Um amigo está a trabalhar num projecto de uma Universidade constituído em ONG que consiste em formar diplomatas de países em vias de desenvolvimento para que possam trabalhar com os diplomatas dos países ocidentais em instituições como a ONU e outras semelhantes sem que haja um fosso muito grande no que respeita à formação e conhecimentos entre eles. A formação é gratuita, obviamente.
Ele estava a contar-me isto e eu estava a pensar que aqui em Portugal também acontecia dantes as licenciaturas serem praticamente gratuitas (uma pessoa pagava o custo do papel selado que eram trinta escudos ou assim, por disciplina) o que beneficiou milhares de estudantes que de outro modo não poderiam ter estudado e essa aposta na educação beneficiou o país. Havia de facto meritocracia. Agora o que há é pessoas que podem pagar propinas e outros custos associados ao estudo e pessoas que não o podem pagar e até acontece as licenciaturas terem sido reduzidas em anos e qualidade para obrigar os alunos a pagarem caríssimo o resto da formação em forma de mestrado.
A grande maioria dos políticos que têm andado pelo poder e que tomaram estas decisões de pôr a Universidade a custar imenso dinheiro e a limitar as bolsas de estudo nunca teriam estudado se a universidade custasse o que custa hoje. Eu talvez não tivesse tirado um curso porque entrei para a Universidade no ano a seguir ao meu pai morrer e à minha mãe ter ficado sozinha a sustentar sete filhos todos em idade de estudar.
Hoje em dia é necessário grandes financiamentos e ONGs para que pessoas sem possibilidades económicas tenham acesso a uma formação superior. É triste este retrocesso que castiga os que menos têm e que nos prejudica a todos.

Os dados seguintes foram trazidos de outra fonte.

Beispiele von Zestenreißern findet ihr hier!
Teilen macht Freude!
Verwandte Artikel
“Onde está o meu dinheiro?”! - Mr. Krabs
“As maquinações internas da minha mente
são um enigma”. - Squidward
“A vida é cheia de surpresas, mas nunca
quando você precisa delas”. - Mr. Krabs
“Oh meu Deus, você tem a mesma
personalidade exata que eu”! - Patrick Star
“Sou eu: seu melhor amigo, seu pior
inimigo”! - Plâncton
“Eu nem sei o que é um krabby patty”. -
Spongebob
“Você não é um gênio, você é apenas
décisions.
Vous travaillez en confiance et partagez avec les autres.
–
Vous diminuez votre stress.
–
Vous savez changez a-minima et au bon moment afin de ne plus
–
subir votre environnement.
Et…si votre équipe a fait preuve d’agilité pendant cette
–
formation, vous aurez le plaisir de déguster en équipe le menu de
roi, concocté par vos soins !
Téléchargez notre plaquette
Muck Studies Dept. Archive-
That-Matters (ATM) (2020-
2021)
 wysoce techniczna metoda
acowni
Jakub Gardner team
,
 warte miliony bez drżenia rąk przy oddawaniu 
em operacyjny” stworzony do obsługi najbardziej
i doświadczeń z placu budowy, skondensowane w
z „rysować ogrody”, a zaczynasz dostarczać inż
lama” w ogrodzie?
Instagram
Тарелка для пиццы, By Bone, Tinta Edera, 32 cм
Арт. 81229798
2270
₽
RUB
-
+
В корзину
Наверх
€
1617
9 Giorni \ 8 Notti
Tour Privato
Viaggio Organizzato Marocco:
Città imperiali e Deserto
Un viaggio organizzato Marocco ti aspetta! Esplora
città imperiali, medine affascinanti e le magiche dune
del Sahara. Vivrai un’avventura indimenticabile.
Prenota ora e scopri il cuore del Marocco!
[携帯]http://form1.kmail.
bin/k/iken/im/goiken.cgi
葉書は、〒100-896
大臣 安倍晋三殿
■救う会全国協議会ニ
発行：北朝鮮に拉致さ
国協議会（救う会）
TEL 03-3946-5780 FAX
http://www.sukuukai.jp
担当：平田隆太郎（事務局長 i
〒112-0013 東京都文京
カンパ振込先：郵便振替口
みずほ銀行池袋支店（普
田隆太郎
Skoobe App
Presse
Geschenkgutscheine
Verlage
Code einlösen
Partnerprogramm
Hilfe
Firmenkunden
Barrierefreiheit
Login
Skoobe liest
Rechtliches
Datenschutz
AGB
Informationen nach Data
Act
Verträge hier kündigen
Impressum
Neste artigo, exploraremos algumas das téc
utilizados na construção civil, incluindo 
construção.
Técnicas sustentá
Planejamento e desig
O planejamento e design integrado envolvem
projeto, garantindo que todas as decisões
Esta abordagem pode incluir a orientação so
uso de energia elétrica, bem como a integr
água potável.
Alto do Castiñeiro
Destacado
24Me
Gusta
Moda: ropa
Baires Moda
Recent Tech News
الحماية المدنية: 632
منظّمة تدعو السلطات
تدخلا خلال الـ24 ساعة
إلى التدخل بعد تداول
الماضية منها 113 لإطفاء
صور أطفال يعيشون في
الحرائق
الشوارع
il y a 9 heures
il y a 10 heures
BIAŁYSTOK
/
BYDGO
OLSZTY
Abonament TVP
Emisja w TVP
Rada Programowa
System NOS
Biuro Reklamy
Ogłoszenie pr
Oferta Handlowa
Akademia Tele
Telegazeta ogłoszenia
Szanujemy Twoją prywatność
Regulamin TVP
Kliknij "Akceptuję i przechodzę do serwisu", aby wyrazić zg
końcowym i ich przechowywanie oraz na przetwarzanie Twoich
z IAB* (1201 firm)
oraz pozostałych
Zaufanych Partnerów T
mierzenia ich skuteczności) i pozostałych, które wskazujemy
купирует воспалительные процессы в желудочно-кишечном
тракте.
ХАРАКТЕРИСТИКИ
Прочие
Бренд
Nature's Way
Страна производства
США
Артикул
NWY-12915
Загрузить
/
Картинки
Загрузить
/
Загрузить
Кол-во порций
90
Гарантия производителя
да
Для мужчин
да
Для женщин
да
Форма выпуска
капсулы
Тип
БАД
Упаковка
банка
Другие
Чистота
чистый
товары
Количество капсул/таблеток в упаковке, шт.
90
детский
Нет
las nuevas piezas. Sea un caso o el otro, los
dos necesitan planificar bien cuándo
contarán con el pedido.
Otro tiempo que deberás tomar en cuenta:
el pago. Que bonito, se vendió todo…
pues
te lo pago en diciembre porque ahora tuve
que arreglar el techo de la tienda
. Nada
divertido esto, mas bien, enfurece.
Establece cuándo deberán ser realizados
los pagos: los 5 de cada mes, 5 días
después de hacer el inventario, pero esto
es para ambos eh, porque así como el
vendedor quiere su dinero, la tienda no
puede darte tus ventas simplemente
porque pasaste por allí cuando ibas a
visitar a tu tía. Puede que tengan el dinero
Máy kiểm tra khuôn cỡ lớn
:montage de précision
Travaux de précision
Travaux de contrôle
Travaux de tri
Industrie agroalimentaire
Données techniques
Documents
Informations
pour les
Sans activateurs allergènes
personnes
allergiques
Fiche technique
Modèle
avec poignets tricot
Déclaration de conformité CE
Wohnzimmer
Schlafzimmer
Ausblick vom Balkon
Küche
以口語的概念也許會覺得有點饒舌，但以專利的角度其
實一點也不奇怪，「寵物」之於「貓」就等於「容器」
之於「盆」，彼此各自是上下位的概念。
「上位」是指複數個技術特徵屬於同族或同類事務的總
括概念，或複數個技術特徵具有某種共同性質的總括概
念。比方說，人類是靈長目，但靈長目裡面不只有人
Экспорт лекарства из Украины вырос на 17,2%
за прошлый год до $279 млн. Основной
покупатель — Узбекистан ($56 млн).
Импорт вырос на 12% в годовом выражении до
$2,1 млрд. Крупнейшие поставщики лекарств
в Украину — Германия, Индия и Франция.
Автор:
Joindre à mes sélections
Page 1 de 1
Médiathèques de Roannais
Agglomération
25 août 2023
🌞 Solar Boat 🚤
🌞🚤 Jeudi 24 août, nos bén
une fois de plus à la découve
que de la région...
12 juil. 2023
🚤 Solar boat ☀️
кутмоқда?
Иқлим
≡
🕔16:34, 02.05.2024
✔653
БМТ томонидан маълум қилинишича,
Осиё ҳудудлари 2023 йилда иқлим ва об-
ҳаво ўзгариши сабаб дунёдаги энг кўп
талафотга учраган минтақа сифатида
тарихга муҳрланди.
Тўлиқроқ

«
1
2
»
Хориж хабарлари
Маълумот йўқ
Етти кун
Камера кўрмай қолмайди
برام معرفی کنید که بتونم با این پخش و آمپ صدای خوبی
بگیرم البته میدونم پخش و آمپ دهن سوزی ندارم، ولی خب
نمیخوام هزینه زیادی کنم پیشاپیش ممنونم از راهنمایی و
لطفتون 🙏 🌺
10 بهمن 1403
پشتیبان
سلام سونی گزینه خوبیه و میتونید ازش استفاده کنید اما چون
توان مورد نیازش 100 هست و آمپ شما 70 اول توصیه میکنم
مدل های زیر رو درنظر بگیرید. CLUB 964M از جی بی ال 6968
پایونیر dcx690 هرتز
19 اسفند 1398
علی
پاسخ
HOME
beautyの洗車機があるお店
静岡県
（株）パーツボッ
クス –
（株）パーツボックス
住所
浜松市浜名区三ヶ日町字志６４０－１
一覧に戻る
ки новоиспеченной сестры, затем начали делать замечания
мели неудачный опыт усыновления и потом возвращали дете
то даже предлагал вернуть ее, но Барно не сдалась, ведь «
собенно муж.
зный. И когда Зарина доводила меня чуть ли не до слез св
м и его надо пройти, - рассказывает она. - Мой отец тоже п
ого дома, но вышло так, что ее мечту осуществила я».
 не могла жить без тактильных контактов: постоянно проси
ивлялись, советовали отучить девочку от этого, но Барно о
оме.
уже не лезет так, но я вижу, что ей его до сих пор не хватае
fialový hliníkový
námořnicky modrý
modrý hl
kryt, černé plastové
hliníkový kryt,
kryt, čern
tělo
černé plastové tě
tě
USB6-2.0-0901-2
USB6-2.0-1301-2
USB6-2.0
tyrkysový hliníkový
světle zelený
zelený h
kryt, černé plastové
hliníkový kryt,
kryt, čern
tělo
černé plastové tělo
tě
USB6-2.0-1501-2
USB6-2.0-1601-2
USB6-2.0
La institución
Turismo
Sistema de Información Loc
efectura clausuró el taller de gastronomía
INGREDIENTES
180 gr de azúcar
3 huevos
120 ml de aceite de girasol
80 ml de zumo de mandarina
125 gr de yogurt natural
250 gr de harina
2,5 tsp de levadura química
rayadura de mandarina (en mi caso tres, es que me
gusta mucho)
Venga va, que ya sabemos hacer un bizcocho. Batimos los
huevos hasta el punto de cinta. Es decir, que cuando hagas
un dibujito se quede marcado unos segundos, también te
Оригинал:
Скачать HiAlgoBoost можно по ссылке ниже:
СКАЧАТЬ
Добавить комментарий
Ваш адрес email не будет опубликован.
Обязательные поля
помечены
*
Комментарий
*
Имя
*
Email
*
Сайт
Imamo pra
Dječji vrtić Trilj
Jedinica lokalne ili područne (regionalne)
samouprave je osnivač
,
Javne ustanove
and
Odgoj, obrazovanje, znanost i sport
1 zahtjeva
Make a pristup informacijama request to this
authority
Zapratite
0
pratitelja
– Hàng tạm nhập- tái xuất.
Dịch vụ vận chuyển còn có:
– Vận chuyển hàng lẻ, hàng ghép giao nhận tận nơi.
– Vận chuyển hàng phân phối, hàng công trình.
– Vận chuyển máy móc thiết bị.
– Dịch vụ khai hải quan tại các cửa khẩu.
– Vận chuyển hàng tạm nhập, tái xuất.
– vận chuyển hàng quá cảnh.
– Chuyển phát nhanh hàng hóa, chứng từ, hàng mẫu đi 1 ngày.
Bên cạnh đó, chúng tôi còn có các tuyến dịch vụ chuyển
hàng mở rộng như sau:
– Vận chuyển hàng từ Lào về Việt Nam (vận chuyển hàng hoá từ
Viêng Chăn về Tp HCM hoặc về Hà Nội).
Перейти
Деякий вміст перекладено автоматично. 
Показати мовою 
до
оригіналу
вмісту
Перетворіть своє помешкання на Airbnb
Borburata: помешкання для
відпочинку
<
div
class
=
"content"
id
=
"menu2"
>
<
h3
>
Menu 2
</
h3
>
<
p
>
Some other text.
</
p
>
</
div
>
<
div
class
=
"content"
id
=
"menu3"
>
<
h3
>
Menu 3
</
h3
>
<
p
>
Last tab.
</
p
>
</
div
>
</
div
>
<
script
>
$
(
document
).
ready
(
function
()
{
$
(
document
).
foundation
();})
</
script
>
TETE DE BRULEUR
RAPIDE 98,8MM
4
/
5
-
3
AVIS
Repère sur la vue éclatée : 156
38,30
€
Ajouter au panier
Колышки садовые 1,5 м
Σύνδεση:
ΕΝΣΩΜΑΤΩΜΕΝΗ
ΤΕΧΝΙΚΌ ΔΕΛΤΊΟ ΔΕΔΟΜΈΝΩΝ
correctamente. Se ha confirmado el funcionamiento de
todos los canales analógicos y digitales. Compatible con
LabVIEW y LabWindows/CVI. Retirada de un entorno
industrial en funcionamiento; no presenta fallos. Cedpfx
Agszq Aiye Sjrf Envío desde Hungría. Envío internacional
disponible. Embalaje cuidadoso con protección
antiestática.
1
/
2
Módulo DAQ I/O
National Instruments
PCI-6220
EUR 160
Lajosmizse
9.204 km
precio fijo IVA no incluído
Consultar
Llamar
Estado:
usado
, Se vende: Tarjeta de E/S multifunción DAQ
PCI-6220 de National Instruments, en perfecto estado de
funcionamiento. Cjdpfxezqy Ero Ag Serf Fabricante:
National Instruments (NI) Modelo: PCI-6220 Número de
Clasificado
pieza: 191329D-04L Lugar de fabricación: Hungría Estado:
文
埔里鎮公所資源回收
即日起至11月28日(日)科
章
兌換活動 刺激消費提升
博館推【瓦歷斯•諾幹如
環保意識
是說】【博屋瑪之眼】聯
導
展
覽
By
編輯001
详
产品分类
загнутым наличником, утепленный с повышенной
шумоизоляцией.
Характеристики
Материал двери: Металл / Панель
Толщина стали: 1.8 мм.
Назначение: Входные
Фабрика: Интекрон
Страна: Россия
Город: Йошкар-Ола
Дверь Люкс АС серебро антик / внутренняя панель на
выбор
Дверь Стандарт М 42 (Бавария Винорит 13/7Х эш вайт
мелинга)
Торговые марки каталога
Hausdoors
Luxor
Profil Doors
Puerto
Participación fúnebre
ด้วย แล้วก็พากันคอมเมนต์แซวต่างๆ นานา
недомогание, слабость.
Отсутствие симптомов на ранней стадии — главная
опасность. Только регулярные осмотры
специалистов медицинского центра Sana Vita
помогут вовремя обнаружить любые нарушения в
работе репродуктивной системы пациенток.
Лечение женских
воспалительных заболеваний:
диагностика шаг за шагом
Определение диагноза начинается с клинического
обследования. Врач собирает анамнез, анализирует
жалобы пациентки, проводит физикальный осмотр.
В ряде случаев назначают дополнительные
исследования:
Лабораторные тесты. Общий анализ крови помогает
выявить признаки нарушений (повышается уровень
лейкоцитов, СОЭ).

"College used to be pretty affordable," says a fact sheet on Mrs. Clinton’s compact. "For millions of Americans, that’s not the case anymore." Colleges’ systems of grants and other financial assistance are complicated, so "free tuition" is a lot easier to pitch than a plan to tweak the existing patchwork of aid. Simple messages tend to resonate best.
In fact, some experts worry that free tuition for most families could exacerbate existing inequalities and further stratify higher education. While poor students would attend crowded, lower-tier public colleges at no cost, affluent students could buy their way into elite colleges — public or private — where they might get a different kind of education from everyone else.
O argumento segundo o qual a gratuidade do ensino universitário vai prejudicar os pobres porque vão para universidades públicas horríveis enquanto os ricos vão para as particulares boas (em Portugal usa-se o mesmo argumento para o cheque-ensino) é uma falácia porque assume como petição de princípio que as universidades públicas têm que ser más por serem financiadas com dinheiros públicos, o que não é verdade, como se vê pelo exemplo português onde, por regra, as universidades públicas são melhores que as particulares. Mas quando se trata de dar benefícios a quem não tem dinheiro aparecem logo os amigos dos lobbies a defender que o que é bom para os pobres é endividarem-se para enriquecer os ricos. Como é que se muda a ordem das coisa no mundo se nada muda e tudo quer continuar com os seus privilegiozinhos à custa da miséria alheia?
jornal sol
Ainda hoje falava disto com o André. As pessoas aproveitam-se dos benefícios das democracias: ensino gratuito, bolsas, apoios e outras coisas do género para se alçarem na vida mas assim que chegam ao poder ou à riqueza apressam-se a negar esses mesmos benefícios aos que vêm a seguir. Estamos muito perto duma oligarquia ranhosa.